I think that many of our trust issues with the love that others have for us and the relationships they want to have with us often stem from our own inability to love ourselves and be with ourselves. We carry within our spirits something that has convinced us that we are not worthy of love, something that has convinced us that we are broken and so we convince ourselves that we will only be loved if we hide our brokenness and pretend everything is fine.  If in our conversations and arguments our family of origin is perfect, then this might be a sign that we are running these scripts within our spirits because no one is perfect and no one comes out of their family of origin unscathed. In emotionally volatile moments though, those dark corridors and hidden rooms are aired to the world as the scripts that have been written in our codes appear in our words and in our actions.

I think that when the question “why do you love me?” is asked, it is an indication that we need to feel validated for something specific because we cannot imagine we could be loved just because we are loved. If you need a reason for someone to love you, then do you really love yourself? God does not love us because of who we are; God loves us because of who God is. We do not love others because of who they are; we love others because of who we are. I am free to love you because I recognise the value that I have in God and if I am loved by God then I am free to love myself even though I carry within my soul the scars of life. If I need a specific action or behaviour from you before I love you, then is it really love? Your behaviour might determine whether I would want to be with you, but my love for you is determined by who I am.
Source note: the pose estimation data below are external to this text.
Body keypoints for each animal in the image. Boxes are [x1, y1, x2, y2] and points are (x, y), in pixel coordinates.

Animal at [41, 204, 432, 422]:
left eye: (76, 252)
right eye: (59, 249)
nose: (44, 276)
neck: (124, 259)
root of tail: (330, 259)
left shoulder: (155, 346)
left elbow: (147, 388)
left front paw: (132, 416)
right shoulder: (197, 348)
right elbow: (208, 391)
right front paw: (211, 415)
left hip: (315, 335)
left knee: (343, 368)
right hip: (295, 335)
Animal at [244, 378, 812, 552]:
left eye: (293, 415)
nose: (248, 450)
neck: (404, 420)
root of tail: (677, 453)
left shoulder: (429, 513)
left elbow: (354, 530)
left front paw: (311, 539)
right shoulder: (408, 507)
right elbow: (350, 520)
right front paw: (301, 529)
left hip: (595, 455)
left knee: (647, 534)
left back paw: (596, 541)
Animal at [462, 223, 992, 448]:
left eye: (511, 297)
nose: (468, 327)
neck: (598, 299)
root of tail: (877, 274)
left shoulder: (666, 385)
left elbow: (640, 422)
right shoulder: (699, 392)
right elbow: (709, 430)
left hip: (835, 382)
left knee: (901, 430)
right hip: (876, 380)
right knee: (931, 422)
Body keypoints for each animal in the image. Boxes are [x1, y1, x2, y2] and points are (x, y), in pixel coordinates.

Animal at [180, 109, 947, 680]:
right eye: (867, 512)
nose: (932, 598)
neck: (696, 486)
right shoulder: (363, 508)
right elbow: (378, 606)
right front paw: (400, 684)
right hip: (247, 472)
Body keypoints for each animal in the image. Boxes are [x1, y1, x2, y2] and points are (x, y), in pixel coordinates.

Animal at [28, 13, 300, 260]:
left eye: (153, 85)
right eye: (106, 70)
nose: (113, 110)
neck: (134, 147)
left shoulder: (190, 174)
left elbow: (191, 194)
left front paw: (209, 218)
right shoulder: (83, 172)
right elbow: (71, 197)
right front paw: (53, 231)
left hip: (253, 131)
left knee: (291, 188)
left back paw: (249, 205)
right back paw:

I can love you even if I believe that the most loving thing I can do for both of us is not be with you.

The scripts that we have written for ourselves cannot be true because that is not the scripts that God has written for us. Jesus sees, notices, acknowledges and acknowledges as significant the Samaritan women at the well and He does this even though He knows what lurks within the corridors of her soul. He sees the scripts and loves her regardless. He loves because of who He is and the moment in which she receives that love Christ is able to begin re-writing the scripts she was created with in her spirit and she is set free to love herself and to love others. Holy Spirit, please help us love ourselves perfectly so that we may love others perfectly.